Bottéro (1995) mostra que foi acerca de 3000 anos, antes da nossa era, descoberta na Mesopotâmia as
primeiras marcas inequívocas de uma escrita, chamada “cuneiforme” que era estilizada nas formas de
“cunhas” e “pregos” (p. 10) [grifo do autor]. Em sua visão, os povos da Mesopotâmia inventaram a sua
própria escrita sem a interferência de fora, pois eles ascenderam da oralidade pura à tradição escrita. O autor
diz que a descoberta da escrita permitiu [...] tirar, por assim dizer, o seu pensamento da cabeça ou da boca e
projetá-lo na matéria, fixá-lo, propagá-lo no espaço e no tempo, a que ponto essa descoberta impressionou seu
espírito, dirigindo-o para uma visão particular do mundo, uma maneira de compreendê-lo, de refletir e de
raciocinar; para uma ‘lógica’, um conjunto de representações, até mesmo de instituições características de seu
sistema cultural, das quais algumas passaram, com ele, à nossa mais velha herança (p. 11).

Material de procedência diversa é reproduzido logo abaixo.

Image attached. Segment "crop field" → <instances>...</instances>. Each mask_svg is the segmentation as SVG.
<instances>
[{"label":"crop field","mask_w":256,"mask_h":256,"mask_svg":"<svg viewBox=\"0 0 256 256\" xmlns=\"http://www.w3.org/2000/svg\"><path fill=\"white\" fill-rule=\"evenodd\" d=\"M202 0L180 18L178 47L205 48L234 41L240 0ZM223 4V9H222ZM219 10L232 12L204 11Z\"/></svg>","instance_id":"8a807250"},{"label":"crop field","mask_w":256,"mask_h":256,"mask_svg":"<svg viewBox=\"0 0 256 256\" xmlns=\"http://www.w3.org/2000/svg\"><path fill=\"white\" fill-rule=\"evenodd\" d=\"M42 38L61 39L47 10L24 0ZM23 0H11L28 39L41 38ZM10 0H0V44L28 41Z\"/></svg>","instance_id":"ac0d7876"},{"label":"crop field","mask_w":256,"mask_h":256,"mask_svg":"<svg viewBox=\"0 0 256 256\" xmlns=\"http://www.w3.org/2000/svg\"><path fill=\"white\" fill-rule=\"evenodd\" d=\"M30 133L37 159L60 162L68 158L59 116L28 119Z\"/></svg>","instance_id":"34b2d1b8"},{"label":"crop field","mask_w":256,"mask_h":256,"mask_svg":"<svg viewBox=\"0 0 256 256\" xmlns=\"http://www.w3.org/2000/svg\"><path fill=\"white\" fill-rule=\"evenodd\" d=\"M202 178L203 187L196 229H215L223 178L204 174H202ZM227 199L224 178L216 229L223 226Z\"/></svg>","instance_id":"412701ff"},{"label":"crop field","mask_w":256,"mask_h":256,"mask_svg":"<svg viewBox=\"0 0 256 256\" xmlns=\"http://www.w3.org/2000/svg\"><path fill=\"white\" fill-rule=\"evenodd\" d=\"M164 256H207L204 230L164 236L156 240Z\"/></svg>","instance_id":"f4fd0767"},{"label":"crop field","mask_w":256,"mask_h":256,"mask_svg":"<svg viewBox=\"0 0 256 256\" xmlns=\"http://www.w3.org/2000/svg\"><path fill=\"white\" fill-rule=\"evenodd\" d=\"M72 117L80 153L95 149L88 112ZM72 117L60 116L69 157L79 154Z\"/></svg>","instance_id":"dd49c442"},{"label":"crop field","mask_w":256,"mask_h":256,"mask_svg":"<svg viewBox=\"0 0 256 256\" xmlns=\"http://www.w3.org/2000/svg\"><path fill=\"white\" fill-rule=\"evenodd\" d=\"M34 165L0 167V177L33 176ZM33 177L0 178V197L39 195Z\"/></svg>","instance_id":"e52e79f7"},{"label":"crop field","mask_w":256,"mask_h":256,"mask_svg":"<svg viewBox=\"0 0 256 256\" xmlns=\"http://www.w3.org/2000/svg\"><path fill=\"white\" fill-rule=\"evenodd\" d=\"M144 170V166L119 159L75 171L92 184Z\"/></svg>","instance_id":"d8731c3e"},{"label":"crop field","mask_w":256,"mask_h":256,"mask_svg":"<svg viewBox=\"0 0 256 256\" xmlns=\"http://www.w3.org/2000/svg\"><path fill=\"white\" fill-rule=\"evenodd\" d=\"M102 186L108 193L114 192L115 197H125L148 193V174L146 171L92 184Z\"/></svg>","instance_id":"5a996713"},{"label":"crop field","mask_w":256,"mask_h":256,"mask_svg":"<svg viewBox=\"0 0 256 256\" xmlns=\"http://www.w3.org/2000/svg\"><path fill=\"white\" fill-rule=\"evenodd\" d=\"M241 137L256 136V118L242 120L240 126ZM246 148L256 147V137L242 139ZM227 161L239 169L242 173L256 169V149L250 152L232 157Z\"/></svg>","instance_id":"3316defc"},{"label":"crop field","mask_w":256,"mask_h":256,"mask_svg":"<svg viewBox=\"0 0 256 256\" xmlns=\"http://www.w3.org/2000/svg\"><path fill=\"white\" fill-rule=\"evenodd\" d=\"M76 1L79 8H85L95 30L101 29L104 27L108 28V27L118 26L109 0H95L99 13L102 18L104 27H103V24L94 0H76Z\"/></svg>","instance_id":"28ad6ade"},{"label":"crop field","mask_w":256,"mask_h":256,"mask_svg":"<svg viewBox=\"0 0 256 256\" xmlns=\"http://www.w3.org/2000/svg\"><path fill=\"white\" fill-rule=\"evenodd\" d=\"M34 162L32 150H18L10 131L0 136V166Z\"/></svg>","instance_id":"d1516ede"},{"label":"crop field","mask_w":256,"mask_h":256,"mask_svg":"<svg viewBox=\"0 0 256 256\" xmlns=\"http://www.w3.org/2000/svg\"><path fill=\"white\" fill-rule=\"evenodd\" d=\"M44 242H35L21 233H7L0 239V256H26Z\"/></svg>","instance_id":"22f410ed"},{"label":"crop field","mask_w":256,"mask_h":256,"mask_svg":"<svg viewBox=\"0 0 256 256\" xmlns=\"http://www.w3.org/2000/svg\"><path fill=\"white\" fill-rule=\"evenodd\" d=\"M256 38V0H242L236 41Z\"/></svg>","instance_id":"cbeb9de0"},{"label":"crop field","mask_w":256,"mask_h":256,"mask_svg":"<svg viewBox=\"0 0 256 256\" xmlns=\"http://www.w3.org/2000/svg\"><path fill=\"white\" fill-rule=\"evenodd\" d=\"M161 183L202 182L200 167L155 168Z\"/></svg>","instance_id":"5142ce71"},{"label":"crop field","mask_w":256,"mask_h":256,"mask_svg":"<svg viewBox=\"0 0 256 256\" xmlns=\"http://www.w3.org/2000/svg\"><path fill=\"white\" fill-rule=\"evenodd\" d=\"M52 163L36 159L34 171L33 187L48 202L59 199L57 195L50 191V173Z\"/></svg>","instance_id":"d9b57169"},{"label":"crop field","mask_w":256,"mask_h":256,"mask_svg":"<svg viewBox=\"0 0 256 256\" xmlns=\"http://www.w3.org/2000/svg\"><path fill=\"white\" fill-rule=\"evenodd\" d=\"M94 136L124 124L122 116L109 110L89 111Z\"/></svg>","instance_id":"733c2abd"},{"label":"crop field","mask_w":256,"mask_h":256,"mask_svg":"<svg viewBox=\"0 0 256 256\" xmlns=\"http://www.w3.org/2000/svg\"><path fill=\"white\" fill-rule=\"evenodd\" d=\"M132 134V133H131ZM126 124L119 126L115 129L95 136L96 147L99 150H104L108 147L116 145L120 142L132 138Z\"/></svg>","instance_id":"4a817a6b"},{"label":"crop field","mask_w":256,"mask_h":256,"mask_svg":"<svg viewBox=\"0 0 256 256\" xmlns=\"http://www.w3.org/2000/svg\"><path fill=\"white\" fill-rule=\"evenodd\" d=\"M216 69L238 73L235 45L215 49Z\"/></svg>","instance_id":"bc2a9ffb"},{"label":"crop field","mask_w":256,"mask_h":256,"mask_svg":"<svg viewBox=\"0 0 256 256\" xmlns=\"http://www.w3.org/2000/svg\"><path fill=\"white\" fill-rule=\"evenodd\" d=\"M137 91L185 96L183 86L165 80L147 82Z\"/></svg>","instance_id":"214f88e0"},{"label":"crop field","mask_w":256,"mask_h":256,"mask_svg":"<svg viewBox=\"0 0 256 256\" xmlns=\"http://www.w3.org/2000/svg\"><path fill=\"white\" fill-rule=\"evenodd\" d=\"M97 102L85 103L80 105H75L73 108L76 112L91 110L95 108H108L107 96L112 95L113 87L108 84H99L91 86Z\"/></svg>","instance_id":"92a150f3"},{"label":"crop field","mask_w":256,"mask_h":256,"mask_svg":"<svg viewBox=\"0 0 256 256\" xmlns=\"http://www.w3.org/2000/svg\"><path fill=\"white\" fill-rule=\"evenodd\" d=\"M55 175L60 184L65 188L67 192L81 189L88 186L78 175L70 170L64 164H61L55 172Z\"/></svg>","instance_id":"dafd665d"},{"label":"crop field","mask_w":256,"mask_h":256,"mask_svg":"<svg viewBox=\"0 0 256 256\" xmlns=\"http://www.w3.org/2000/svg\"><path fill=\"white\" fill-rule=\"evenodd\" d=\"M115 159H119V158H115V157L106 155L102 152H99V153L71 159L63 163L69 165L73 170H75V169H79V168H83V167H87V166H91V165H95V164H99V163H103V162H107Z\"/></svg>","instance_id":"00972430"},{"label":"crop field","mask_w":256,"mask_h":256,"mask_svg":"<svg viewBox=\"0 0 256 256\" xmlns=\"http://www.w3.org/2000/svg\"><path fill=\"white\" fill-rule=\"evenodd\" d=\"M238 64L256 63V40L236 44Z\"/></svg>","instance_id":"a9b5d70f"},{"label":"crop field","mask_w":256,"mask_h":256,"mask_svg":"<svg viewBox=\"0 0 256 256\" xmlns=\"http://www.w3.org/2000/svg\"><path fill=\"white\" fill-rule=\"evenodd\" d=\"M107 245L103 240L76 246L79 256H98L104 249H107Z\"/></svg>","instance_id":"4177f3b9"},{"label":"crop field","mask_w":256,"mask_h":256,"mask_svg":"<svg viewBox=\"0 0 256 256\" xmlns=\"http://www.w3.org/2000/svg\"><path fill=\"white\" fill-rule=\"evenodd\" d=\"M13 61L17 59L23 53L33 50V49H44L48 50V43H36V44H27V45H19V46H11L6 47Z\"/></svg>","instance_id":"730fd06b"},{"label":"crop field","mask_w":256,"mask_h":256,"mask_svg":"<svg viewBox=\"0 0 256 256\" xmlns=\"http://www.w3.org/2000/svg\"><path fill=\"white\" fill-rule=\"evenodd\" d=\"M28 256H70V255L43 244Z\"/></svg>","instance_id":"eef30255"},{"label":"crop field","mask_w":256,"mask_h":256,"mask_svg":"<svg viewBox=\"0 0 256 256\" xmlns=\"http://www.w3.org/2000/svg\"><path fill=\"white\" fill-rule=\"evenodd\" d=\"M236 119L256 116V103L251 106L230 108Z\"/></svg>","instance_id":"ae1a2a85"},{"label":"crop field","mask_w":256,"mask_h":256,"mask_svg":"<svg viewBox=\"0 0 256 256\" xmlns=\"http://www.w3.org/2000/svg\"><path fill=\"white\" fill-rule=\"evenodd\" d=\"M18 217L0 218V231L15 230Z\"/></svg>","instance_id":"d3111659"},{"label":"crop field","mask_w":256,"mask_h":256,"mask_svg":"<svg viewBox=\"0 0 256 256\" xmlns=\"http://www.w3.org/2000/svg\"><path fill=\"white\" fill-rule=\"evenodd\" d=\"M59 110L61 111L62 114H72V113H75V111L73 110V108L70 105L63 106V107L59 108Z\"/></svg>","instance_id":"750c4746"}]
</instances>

A escrita possibilitou registrar a memória dos povos e retomá-la para transmiti-la às novas gerações, bem
como, para desenvolver sistemas culturais e o raciocínio humano. Segundo este autor, é inegável a
contribuição da Mesopotâmia para a humanidade, por ter dado à luz a escrita na medida em que ela
possibilitou “[...]substituir as coisas desenhadas pelas coisas extra mentais, preservando a sua identidade,
colocando as palavras escritas no lugar das coisas” (p. 30) [grifo do autor]. A partir destes estudos, pudemos
verificar que a invenção da escrita na humanidade data de 3000 na Suméria e 400 antes de nossa era em
Atenas e, neste percurso até nós muitas são as línguas e as culturas.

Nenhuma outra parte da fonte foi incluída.